Every time i look around,whether in private life or in governance i can't but observe the lack of plan(s).It's the rainy season,and in Lagos where i reside,the whole area has been turned to rivers-blocked drainages,over flooded roads turned swimming pools,unnecessary traffic etc.
how can you fail to plan and expect miracles?failing to plan can be likened to a farmer who sleeps during the planting season and hopes to be bounteous in harvest time. Duh i bo lo ti n sele! there ain't no two way to things,you have to plan for the things you see and also the ones you don't see.have you noticed that the first meaningful word you see in the word 'planting' is plan.planting shows plan..............................................

Tuesday, July 1, 2008

where does this happen unquestioned?

I'm new to this scenario but i intend to maximize my stay here.i don't know where in the world it's done,but then i haven't been out of Nigeria so it's okay i assume.
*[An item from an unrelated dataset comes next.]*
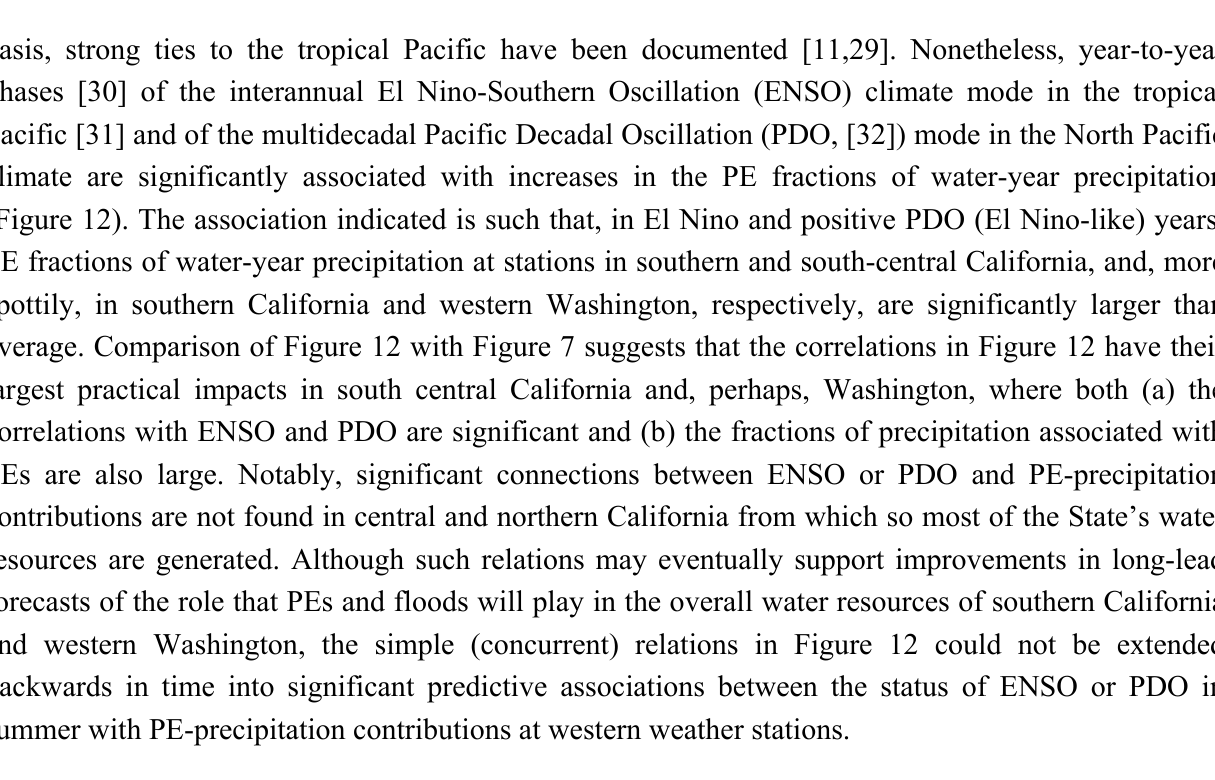
Figure 11. Averages of contributions to water-year total precipitation on PE days (plus day +1) at 202 cooperative weather stations in central and northern California (same area as defined in caption of Table 3),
Just going through the papers and i am told a fast food restaurant is going to the floor of the Stock Exchange,since when did it become permissible to insult or rather play on peoples intelligence.I guess the in-thing is for all companies who are not performing at high capacity, rather than look inwards for solutions, go to the market and bleed innocent individuals of their hard earned cash. Permit me to deviate,but hope you will have a clue about what i intend to say.
I see it everywhere,especially in the era of the banks consolidation,family members sending money to their relatives in the hope that the shares would generate enough dividend and they would be making their relatives independent.fine i must say,not everyone has the power to multiply money.My Grouse is what is the business of Fast and quick food restaurants who normally should be 'visited' by health and nutrition officials doing on the way to the stock market.
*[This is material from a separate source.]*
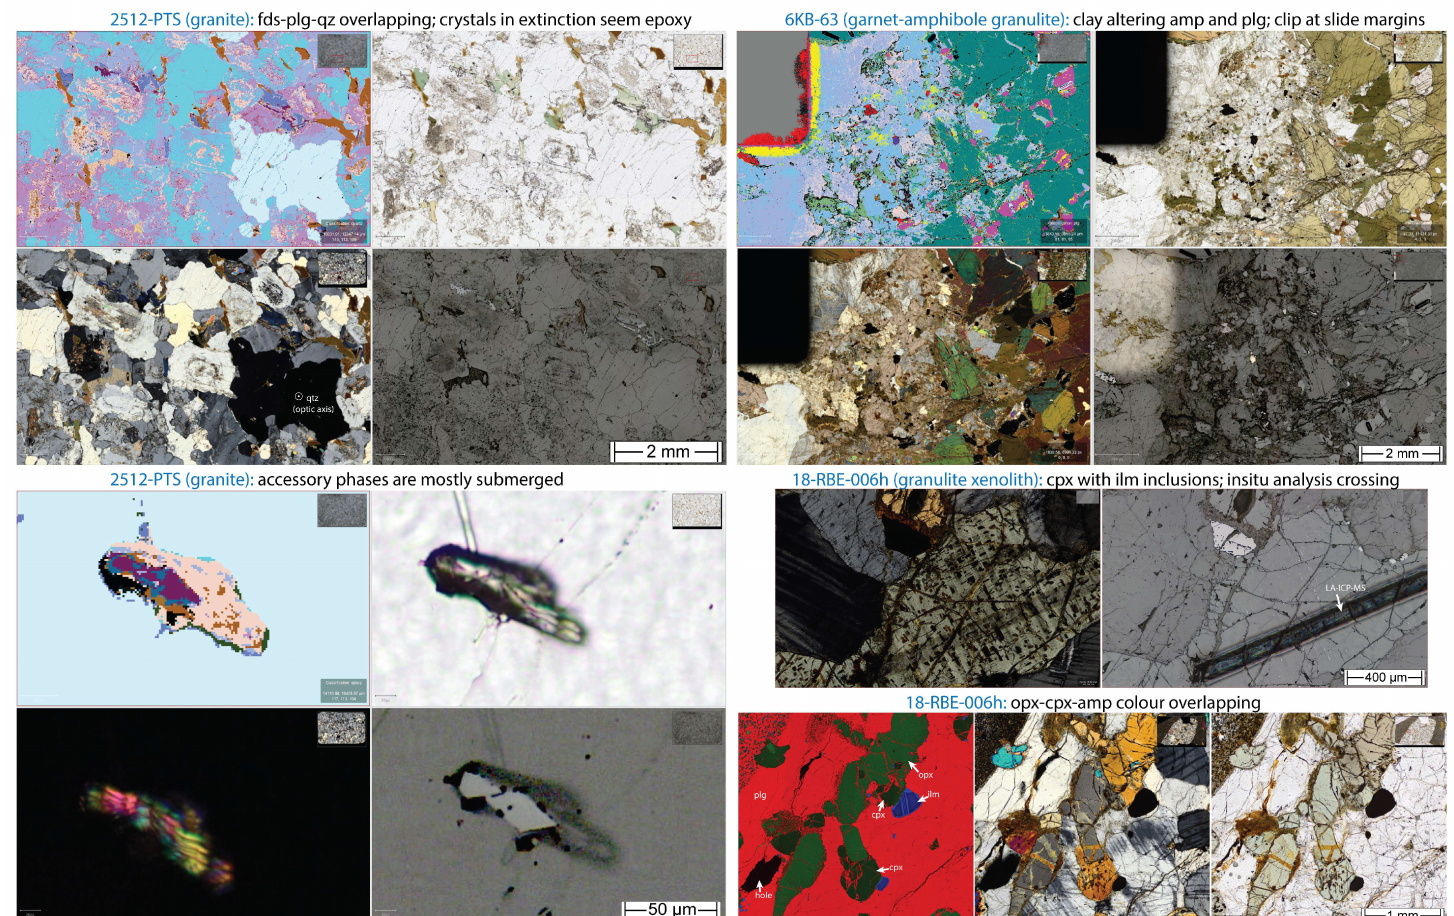
Figure 16. QuPath showing challenges in the image analysis methodology with optical microscopy (iteration #1) on thin sections. The granitoid sample panels ( left ) are shown in logical ‘multi-view’ canvas order ( top-left : phase map, bottom-left : XPL-max, top-right : PPL-max, and bottom-right : RL γ -boosted). The granulite ( top-right ) illustrates challenging secondary sheet silicate segmentation near the section margin. The pyroxene-plagioclase granulite xenolith ( bottom-right ) displays the difficulty of separating orthopyroxene from clinopyroxene depending on crystallographic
The fast food restaurant involved took a whole center spread in the dailies and reeled to all those who cared to know,the vast educational and employment achievements of the board of directors,Spain,lbs etc.i wonder if people are taught anything about quality service delivery in these citadels of education.the eatery in question is known all over for one of the worst tasting meals,unhygienic work place.when did beautiful service delivery border on resumes?that is why you have the likes of Richard Branson doing beautifully well in Business. Instead of focusing on how to make better meals, they concentrated on opening their eateries everywhere their rival went!
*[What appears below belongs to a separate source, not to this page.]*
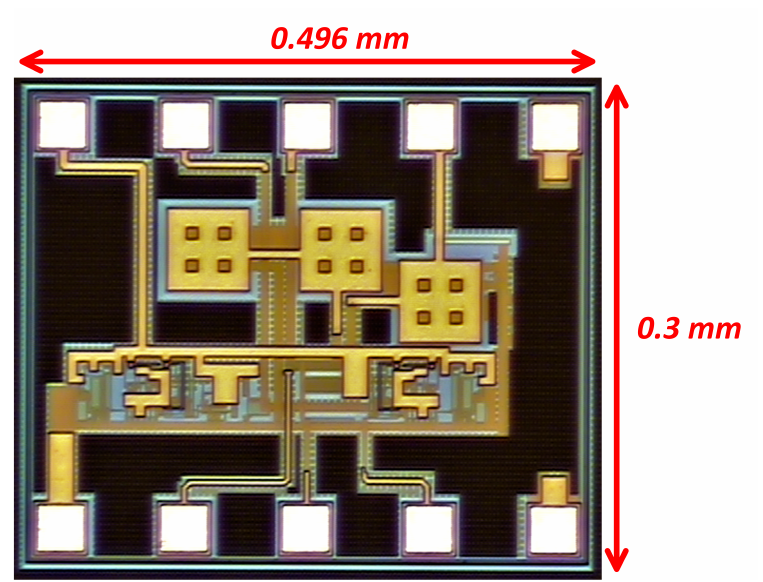
Figure 11. Micrograph of the proposed MVD-LDO.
I remember also,not too long ago another confectionery went to be listed on the stock market,this particular one i can emphatically say sells stale and spoilt pastry under the guise of night.what they do is this,they shut the burglary and sell through it for security reasons,thus in the process you don't get to choose and you get the product that has passed it's shelf life.
If people support this listing then why don't we invite all the unsuccessful businesses to the Floor,maybe then we would understand what i am talking about?